What the SAP-Taulia Acquisition Means for Supply Chain Finance


What the SAP-Taulia Acquisition Means for Supply Chain FinanceSAP announced last week that it will be acquiring a controlling stake in the capital management company Taulia. This move confirms what Aite-Novarica Group recently discussed in its report Bank-Friendly Supply Chain Finance Platforms: An Innovative Approach.

SCF platform vendors must integrate their platform solution using API connectors to share data with bank partners. Banks must set up tight partnerships with fintech vendors that follow the strategy of building a platform friendly to their banking partners.

Innovative SCF platforms create cloud-based ecosystems of best-of-breed players. The offered services enhance incumbent SCF platforms’ capabilities, providing treasury and finance teams with a decision-support system to optimize the enterprise working capital.

Corporate treasurers expect to run their operations from their primary workbench: the ERP or the treasury management system. SAP can now strongly secure this capability. While this announcement obviously has benefits, it will also have some consequences that corporate users, bank product managers, and other SCF vendors must be aware of.

  1. For corporate users:

The SAP and Taulia proposition will remain of interest to very large corporations that act as anchor buyers and run SAP as their main ERP solution.
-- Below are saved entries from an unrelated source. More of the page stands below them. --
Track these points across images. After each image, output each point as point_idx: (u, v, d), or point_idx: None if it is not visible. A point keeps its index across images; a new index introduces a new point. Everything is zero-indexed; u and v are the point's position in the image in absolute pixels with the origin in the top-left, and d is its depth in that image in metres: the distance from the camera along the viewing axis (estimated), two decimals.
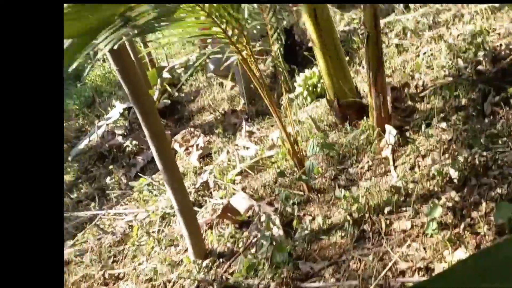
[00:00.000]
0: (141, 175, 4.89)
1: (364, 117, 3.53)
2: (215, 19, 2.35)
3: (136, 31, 2.01)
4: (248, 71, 2.77)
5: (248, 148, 4.32)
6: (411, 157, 2.96)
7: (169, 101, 6.29)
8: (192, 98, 6.45)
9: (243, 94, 5.25)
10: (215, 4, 2.36)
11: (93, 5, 1.84)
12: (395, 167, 2.96)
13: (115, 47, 1.92)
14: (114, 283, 3.20)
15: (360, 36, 4.92)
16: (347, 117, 3.68)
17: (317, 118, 3.96)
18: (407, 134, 3.18)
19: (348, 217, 2.64)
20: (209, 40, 4.19)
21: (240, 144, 4.48)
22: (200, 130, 5.34)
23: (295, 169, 3.27)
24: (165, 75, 6.88)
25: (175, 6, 2.19)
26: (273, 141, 4.16)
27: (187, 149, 5.06)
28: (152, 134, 2.46)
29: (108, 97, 8.53)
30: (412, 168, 2.88)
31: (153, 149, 2.51)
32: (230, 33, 2.47)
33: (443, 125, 3.02)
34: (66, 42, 1.91)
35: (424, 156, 2.90)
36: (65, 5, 1.67)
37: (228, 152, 4.39)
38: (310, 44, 5.54)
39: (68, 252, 3.79)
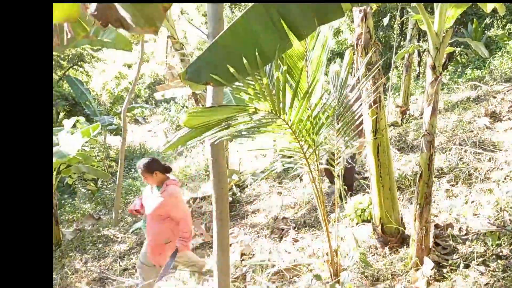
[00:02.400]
0: None
1: (404, 247, 3.45)
2: (296, 136, 2.65)
3: (233, 134, 2.38)
4: (311, 183, 2.97)
5: (289, 252, 4.29)
6: None
7: (231, 199, 6.53)
8: (252, 200, 6.64)
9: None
10: (300, 125, 2.69)
11: (213, 108, 2.26)
12: None
13: (216, 142, 2.27)
14: None
15: (413, 175, 4.98)
16: (388, 243, 3.62)
17: (360, 238, 3.91)
18: (444, 270, 3.03)
19: None
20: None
21: (282, 248, 4.46)
22: (249, 229, 5.41)
23: (330, 279, 3.19)
24: (234, 176, 7.27)
25: (268, 123, 2.54)
26: (313, 251, 4.11)
27: (230, 245, 5.10)
28: (219, 217, 2.64)
29: (180, 186, 8.98)
30: None
31: (215, 230, 2.66)
32: (305, 149, 2.72)
33: (482, 268, 2.86)
34: (183, 130, 2.32)
35: None
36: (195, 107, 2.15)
37: (270, 252, 4.38)
38: (366, 174, 5.71)
39: None
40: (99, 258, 5.56)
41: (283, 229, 5.21)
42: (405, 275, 3.10)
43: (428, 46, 3.01)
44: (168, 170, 3.80)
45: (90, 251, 5.88)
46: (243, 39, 2.09)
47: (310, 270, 3.69)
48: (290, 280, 3.59)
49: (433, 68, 3.00)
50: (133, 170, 11.42)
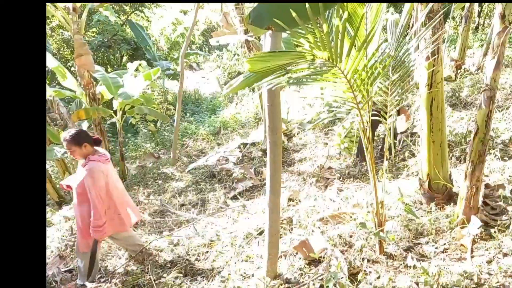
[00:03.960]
0: (238, 197, 5.12)
1: (451, 205, 3.33)
2: (351, 85, 2.52)
3: (290, 81, 2.31)
4: (363, 133, 2.87)
5: (334, 201, 4.30)
6: (491, 252, 2.68)
7: None
8: (298, 148, 6.63)
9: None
10: (355, 75, 2.56)
11: (274, 53, 2.18)
12: (472, 257, 2.71)
13: (273, 88, 2.22)
14: (192, 276, 3.35)
15: (468, 132, 4.69)
16: (434, 199, 3.50)
17: (405, 193, 3.81)
18: (492, 230, 2.90)
19: (415, 286, 2.46)
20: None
21: (327, 196, 4.46)
22: (296, 176, 5.45)
23: (374, 228, 3.17)
24: (282, 125, 7.22)
25: (325, 71, 2.44)
26: (357, 201, 4.08)
27: None
28: (272, 161, 2.66)
29: (231, 131, 9.16)
30: (489, 262, 2.60)
31: (268, 172, 2.69)
32: (359, 99, 2.60)
33: None
34: (244, 75, 2.28)
35: (505, 255, 2.61)
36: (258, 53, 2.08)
37: (315, 199, 4.41)
38: (415, 130, 5.46)
39: (164, 241, 4.07)
40: (160, 193, 5.89)
41: (328, 178, 5.19)
42: (450, 232, 3.01)
43: None
44: (97, 142, 3.27)
45: (151, 186, 6.23)
46: None
47: (354, 219, 3.69)
48: (334, 226, 3.61)
49: (502, 17, 2.68)
50: (188, 114, 11.70)
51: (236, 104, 11.76)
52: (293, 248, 3.21)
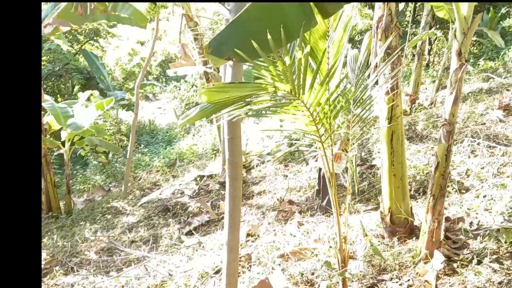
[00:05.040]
0: (194, 233, 4.83)
1: (414, 239, 3.28)
2: (314, 118, 2.44)
3: (250, 113, 2.20)
4: (325, 167, 2.78)
5: (294, 236, 4.14)
6: None
7: None
8: (257, 181, 6.48)
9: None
10: (318, 108, 2.49)
11: (234, 84, 2.06)
12: None
13: (234, 120, 2.09)
14: None
15: (425, 165, 4.78)
16: (396, 233, 3.44)
17: (366, 227, 3.74)
18: (455, 265, 2.85)
19: None
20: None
21: (288, 231, 4.30)
22: (255, 209, 5.27)
23: (336, 265, 3.03)
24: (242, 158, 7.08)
25: (286, 104, 2.35)
26: (319, 236, 3.95)
27: None
28: (232, 196, 2.51)
29: (187, 163, 8.88)
30: None
31: (227, 208, 2.52)
32: (322, 132, 2.52)
33: (496, 266, 2.68)
34: (201, 105, 2.14)
35: None
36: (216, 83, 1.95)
37: (275, 234, 4.24)
38: (374, 162, 5.52)
39: (110, 283, 3.69)
40: (108, 228, 5.46)
41: (288, 212, 5.05)
42: (414, 267, 2.93)
43: (455, 31, 2.77)
44: None
45: (99, 221, 5.77)
46: (267, 14, 1.89)
47: (316, 255, 3.54)
48: (295, 263, 3.43)
49: (459, 54, 2.77)
50: (142, 145, 11.28)
51: (194, 135, 11.54)
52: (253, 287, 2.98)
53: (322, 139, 2.66)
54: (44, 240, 5.19)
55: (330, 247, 3.60)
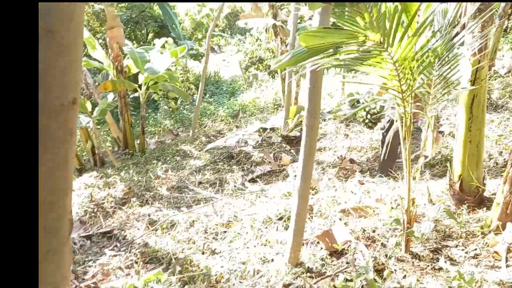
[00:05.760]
0: (258, 180, 4.95)
1: (484, 209, 3.11)
2: (399, 73, 2.30)
3: (336, 63, 2.12)
4: (402, 126, 2.66)
5: (355, 193, 4.09)
6: None
7: (299, 133, 6.33)
8: (318, 138, 6.40)
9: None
10: (404, 63, 2.33)
11: (330, 30, 1.97)
12: (507, 266, 2.50)
13: (317, 69, 2.03)
14: (210, 255, 3.20)
15: (499, 136, 4.42)
16: (465, 201, 3.27)
17: (433, 193, 3.59)
18: None
19: None
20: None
21: (348, 188, 4.26)
22: (315, 165, 5.25)
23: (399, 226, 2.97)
24: (303, 113, 6.98)
25: (373, 56, 2.23)
26: (381, 196, 3.88)
27: (295, 176, 4.98)
28: (308, 145, 2.51)
29: (249, 115, 8.96)
30: None
31: (301, 157, 2.53)
32: (404, 88, 2.38)
33: None
34: (293, 51, 2.09)
35: None
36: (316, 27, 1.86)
37: (336, 190, 4.22)
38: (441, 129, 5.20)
39: (182, 217, 3.92)
40: (178, 169, 5.75)
41: (348, 170, 4.98)
42: (482, 238, 2.79)
43: None
44: None
45: (169, 162, 6.09)
46: None
47: (377, 214, 3.49)
48: (356, 219, 3.42)
49: None
50: (207, 95, 11.49)
51: (256, 88, 11.52)
52: (316, 237, 3.03)
53: (403, 96, 2.52)
54: (122, 174, 5.60)
55: (392, 207, 3.53)
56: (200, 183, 5.20)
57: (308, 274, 2.62)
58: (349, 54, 2.33)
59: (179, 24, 12.68)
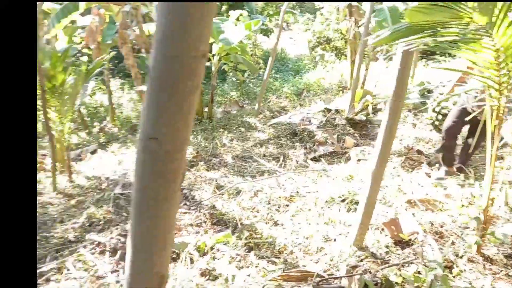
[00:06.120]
0: (321, 159, 4.91)
1: None
2: (500, 62, 2.11)
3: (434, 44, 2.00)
4: (492, 119, 2.46)
5: (422, 186, 3.91)
6: None
7: (364, 118, 6.14)
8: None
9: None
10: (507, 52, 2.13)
11: (438, 6, 1.86)
12: None
13: (412, 49, 1.93)
14: (272, 225, 3.26)
15: None
16: None
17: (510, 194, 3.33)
18: None
19: None
20: None
21: (414, 179, 4.08)
22: None
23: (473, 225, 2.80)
24: (368, 97, 6.74)
25: (474, 39, 2.06)
26: (449, 191, 3.67)
27: (358, 160, 4.85)
28: (388, 128, 2.42)
29: (313, 95, 8.82)
30: None
31: (380, 139, 2.46)
32: (504, 79, 2.18)
33: None
34: (394, 27, 2.00)
35: None
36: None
37: (402, 180, 4.06)
38: None
39: (248, 186, 4.00)
40: (242, 140, 5.85)
41: (415, 161, 4.76)
42: None
43: None
44: None
45: (234, 132, 6.21)
46: None
47: (445, 210, 3.32)
48: (423, 212, 3.28)
49: None
50: (273, 71, 11.44)
51: (321, 69, 11.26)
52: (383, 223, 2.96)
53: (501, 87, 2.31)
54: (190, 138, 5.81)
55: (463, 205, 3.34)
56: (263, 155, 5.26)
57: (372, 259, 2.58)
58: (446, 36, 2.17)
59: None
The native integration into SAP’s ERP and Business Network solution portfolio builds the decision-making cockpit that Aite-Novarica Group predicted in the previously mentioned report.

SAP considers Taulia a market leader in the buyer-led SCF market. This will leave the supplier-led market—typically made of small-medium enterprises (SMEs)—out of the picture, apart from those SMEs that will be brought into an SCF program by their anchor-buyer clients.

  1. For bank product managers:

A bank that wants to regain control of its customers’ data will likely decide to directly control its SCF activities. This type of bank also realizes that it must rely on a fintech partner to do so, with the partner running the “tech” side of the equation and the bank tightly holding the “fin” strategy and proposition.

The expected result of this partnership is a multi-bank platform model with member banks empowered to keep control of their corporate clients’ SCF data, moving from being solely providers of funds to becoming advisors and enablers of the client’s supply chain strategy for resilience. SAP’s proposition to become the working capital management leader through more direct control over Taulia makes this more difficult, as it inevitably relegates banks to the role of funding sources.

The announcement from SAP says, “SAP will invite additional financial institutions to run their clients’ working capital management business on the platform,” but the evidence is that corporate customers’ SCF transaction data will remain confined within the SAP and Taulia platform. The acquisition also supports suspicions that Taulia’s model of an independent-buyer-centric SCF platform tailored for large corporations cannot scale sufficiently without the direct (and financially interested) support of corporate-centric partners (SAP, in this case).

  1. For SCF vendors:

This will cede ground to SCF vendors that deploy cloud-based platforms to build a marketplace-like ecosystem of buyers, suppliers, logistics service providers, fintech developers, and—of course—financial service providers (e.g., banks, insurance companies, credit risk management providers).

The tech solution will be a service in the hands of financial institutions that can keep visibility of their clients’ SCF operations (with the given permissions) even when that client is running an SCF scheme with some other financial institution in the marketplace.

The entire SCF ecosystem will be impacted by this deal, but steps can be taken to ensure a positive impact. Corporate users should select SCF partners that allow them to run all operations on their enterprise system (e.g., ERP or TMS).

Banks should set up tight partnerships with fintech vendors that follow the strategy of building a platform friendly to their banking partners. And fintech vendors should develop solutions that generate real business opportunities for banks while ensuring that SCF solutions reduce both operational costs and credit risks for bank adopters.